**What needs to be done:** How many lines in this data contain the string "ensure"? Reply with the number only.

**Material provided:**
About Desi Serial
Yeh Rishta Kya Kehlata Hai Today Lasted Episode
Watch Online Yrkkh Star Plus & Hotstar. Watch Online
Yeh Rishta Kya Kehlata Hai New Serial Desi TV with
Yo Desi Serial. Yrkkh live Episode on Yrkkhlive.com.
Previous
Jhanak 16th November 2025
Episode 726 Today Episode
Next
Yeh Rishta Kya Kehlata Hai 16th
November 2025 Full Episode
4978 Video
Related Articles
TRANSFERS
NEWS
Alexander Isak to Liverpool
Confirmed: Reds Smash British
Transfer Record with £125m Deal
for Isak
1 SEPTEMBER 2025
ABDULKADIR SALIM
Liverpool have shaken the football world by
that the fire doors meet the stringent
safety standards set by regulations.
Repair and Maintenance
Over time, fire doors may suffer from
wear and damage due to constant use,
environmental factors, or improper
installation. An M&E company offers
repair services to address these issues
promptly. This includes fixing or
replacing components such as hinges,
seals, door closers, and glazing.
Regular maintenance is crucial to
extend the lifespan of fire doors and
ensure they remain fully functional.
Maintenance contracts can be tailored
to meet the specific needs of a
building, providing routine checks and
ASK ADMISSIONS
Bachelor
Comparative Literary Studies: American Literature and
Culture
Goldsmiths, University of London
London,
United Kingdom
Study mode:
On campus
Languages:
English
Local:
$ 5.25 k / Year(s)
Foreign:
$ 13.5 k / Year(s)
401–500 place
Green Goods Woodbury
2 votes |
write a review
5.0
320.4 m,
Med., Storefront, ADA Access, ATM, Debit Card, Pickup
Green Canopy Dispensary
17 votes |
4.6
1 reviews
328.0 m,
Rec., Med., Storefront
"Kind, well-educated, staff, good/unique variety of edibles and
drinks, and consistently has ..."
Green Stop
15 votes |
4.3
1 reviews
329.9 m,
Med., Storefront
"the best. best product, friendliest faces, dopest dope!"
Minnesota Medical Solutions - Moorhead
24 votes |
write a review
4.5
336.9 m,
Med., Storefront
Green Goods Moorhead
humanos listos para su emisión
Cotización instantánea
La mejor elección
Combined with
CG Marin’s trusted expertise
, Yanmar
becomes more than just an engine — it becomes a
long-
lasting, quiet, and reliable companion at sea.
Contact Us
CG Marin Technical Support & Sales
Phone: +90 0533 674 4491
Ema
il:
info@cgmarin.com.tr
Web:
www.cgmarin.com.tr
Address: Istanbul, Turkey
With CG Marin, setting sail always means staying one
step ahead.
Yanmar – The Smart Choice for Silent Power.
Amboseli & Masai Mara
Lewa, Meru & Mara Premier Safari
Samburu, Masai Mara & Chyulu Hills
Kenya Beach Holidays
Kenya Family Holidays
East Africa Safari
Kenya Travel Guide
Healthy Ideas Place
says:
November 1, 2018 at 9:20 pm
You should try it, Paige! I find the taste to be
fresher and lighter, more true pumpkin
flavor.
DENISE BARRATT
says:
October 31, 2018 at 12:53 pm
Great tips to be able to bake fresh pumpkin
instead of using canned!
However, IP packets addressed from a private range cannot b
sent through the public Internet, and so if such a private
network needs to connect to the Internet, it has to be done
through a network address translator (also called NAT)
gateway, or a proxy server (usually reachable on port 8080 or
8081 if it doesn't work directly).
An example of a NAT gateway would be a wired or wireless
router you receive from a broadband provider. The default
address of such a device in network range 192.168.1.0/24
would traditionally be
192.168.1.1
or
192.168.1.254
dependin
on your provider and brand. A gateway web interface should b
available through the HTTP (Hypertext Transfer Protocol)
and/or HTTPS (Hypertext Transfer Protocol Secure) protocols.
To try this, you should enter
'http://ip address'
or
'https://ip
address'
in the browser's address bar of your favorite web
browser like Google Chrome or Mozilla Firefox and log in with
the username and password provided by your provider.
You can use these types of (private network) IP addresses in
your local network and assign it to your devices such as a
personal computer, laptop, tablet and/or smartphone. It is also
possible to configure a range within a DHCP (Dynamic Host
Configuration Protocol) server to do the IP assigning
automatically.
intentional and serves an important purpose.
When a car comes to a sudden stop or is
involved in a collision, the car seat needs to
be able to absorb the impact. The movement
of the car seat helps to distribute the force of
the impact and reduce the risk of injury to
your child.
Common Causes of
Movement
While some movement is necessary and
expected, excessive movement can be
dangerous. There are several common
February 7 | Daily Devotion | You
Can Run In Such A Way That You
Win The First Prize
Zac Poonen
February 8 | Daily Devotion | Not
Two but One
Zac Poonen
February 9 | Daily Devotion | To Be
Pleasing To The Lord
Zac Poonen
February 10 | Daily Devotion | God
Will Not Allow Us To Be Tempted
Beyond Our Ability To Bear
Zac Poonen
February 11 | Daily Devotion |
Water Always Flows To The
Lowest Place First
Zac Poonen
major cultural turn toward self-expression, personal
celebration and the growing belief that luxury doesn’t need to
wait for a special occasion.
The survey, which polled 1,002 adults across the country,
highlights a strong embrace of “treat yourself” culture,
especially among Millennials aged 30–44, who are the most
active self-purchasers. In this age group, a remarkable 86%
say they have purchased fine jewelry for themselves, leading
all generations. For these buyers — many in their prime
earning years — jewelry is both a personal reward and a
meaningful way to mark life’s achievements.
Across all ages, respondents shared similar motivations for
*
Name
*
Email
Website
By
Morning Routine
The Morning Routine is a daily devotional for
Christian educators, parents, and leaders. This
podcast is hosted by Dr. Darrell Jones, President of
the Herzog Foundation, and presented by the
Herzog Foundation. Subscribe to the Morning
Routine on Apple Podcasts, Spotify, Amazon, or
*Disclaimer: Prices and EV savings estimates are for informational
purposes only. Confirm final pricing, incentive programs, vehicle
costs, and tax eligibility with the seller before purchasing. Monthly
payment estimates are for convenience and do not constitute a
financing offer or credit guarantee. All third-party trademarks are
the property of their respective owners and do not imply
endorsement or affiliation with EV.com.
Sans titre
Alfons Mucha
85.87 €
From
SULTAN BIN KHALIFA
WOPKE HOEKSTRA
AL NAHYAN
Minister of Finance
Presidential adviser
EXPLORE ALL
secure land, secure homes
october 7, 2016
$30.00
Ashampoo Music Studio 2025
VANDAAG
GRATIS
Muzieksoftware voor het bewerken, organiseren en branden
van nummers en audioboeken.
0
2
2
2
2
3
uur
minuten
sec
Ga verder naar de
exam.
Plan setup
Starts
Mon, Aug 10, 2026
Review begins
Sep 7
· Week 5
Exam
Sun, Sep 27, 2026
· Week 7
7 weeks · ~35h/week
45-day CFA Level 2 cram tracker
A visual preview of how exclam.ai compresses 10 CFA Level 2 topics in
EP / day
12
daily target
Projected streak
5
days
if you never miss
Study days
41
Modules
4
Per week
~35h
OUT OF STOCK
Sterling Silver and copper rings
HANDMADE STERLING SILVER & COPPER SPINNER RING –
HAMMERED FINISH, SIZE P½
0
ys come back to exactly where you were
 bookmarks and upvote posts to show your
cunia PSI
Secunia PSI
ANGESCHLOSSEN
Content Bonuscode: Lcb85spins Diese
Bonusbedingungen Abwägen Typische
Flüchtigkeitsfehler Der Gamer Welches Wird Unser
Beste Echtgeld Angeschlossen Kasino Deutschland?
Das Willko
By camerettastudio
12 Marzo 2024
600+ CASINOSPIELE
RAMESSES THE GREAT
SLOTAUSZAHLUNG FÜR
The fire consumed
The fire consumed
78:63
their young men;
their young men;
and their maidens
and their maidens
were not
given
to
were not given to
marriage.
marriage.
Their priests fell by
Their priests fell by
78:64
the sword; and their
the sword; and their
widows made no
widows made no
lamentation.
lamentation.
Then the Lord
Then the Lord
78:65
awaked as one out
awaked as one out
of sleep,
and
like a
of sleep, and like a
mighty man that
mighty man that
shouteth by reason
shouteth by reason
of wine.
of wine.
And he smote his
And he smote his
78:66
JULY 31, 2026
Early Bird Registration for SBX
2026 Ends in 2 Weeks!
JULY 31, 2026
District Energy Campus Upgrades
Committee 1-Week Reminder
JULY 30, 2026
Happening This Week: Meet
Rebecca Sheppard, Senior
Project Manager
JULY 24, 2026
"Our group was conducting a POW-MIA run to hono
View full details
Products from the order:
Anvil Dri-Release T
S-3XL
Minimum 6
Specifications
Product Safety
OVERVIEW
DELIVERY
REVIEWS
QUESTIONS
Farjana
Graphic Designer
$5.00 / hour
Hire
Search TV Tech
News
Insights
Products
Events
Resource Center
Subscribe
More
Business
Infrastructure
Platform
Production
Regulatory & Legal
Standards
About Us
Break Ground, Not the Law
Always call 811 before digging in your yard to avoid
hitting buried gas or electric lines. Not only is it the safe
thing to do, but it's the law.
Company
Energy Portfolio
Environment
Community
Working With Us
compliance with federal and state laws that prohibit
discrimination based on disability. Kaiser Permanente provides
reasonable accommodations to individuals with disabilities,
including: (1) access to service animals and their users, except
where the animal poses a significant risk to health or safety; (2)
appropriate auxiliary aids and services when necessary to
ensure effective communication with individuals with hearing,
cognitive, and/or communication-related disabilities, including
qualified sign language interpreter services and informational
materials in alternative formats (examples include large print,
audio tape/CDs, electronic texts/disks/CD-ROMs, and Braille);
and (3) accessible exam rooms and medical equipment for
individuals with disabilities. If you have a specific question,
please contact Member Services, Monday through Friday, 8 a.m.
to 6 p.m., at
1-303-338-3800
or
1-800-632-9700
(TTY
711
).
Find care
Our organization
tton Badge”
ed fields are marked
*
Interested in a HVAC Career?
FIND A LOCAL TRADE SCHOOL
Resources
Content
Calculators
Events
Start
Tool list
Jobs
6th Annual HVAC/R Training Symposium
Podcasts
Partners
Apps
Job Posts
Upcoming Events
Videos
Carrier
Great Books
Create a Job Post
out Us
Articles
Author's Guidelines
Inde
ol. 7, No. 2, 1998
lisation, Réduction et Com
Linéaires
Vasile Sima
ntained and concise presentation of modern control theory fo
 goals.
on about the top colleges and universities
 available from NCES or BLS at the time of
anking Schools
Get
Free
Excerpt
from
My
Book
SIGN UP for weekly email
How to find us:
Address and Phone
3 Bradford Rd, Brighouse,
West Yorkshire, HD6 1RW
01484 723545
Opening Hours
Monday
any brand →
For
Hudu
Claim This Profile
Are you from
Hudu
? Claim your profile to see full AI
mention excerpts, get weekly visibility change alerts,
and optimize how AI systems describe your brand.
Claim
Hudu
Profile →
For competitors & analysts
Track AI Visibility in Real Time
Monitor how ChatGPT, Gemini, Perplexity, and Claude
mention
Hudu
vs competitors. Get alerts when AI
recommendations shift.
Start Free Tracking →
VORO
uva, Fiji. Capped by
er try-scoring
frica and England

**Answer to this task:** 2